Parmi eux, Hussein Gouda Hussein, un professeur de Coran à demi-aveugle, qui fait chaque jour deux heures de bus pour se rendre à la mosquée ; Abdelmoty Abdelsamia Ali, paysan engagé dans l’armée, puis électricien converti en muezzin après un grave accident ; Mansour Abdelsalam Mansour, paysan pauvre devenu muezzin au service du Ministère ; Mohamed Ali Mahmoud, fils de grand muezzin et lui-même muezzin vedette au corps d’athlète, choisi parmi les trente voix du Ministère.
« Cette centralisation de l'appel, en cours depuis plusieurs années, est un processus technique mais aussi religieux, politique, puisque tout est placé sous la direction et le contrôle du ministère de la Religion.
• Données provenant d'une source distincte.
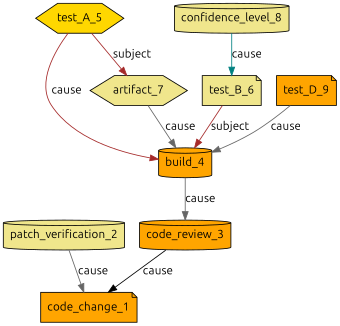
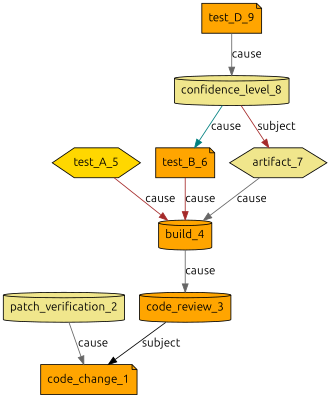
  strict digraph {
    fontname=Ubuntu
    node [fillcolor=orange fontname=Ubuntu shape=cylinder style=filled status=passed]
    edge [color=gray40 fontname=Ubuntu]
    code_change_1 [contributor="Zlatan Ibrahimović" shape=note time=1444738133000 type=code_change status=""]
    patch_verification_2 [fillcolor=khaki status=failed time=1444740604000 type=patch_verification]
    code_review_3 [reviewer="Clas Ohlson" status=failed time=1444742300000 type=code_review]
    build_4 [time=1444742779000 type=build]
    test_A_5 [fillcolor=gold shape=hexagon time=1444745777000 type=test_A]
-   test_B_6 [fillcolor=khaki shape=note time=1444745825000 type=test_B]
+   test_B_6 [shape=note time=1444745825000 type=test_B]
    artifact_7 [fillcolor=khaki shape=hexagon time=1444746209000 type=artifact status=""]
    confidence_level_8 [fillcolor=khaki time=1444747400000 type=confidence_level value=0.8752464456483722 status=""]
    test_D_9 [shape=note time=1444748942000 type=test_D]
    patch_verification_2 -> code_change_1 [label=cause]
-   code_review_3 -> code_change_1 [color=black label=cause]
+   code_review_3 -> code_change_1 [color=black label=subject]
    build_4 -> code_review_3 [label=cause]
    test_A_5 -> build_4 [color=brown label=cause]
-   test_B_6 -> build_4 [color=brown label=subject]
+   test_B_6 -> build_4 [color=brown label=cause]
    artifact_7 -> build_4 [label=cause]
    confidence_level_8 -> test_B_6 [color=teal label=cause]
-   test_A_5 -> artifact_7 [color=brown label=subject]
-   test_D_9 -> build_4 [label=cause]
+   confidence_level_8 -> artifact_7 [color=brown label=subject]
+   test_D_9 -> confidence_level_8 [label=cause]
  }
Le problème des muezzins du Caire, c'est que ce processus passe par une forme de "sélection" des voix », déclare Stefan Kaegi, qui a trouvé « intéressant de se demander comment ces derniers réagissaient face à ce processus ».
« Cette centralisation est révélatrice de l’emprise du pouvoir, qui perfectionne ses techniques en partie grâce aux subventions du gouvernement américain et donc d’un processus en cours de contrôle des mosquées. Elle illustre aussi les craintes et les inquiétudes des muezzins eux-mêmes », estime-t-il.
En arabe surtitré en français, « Radio Muezzin » se veut un témoignage fort amenant les spectateurs vers les chemins de la spiritualité.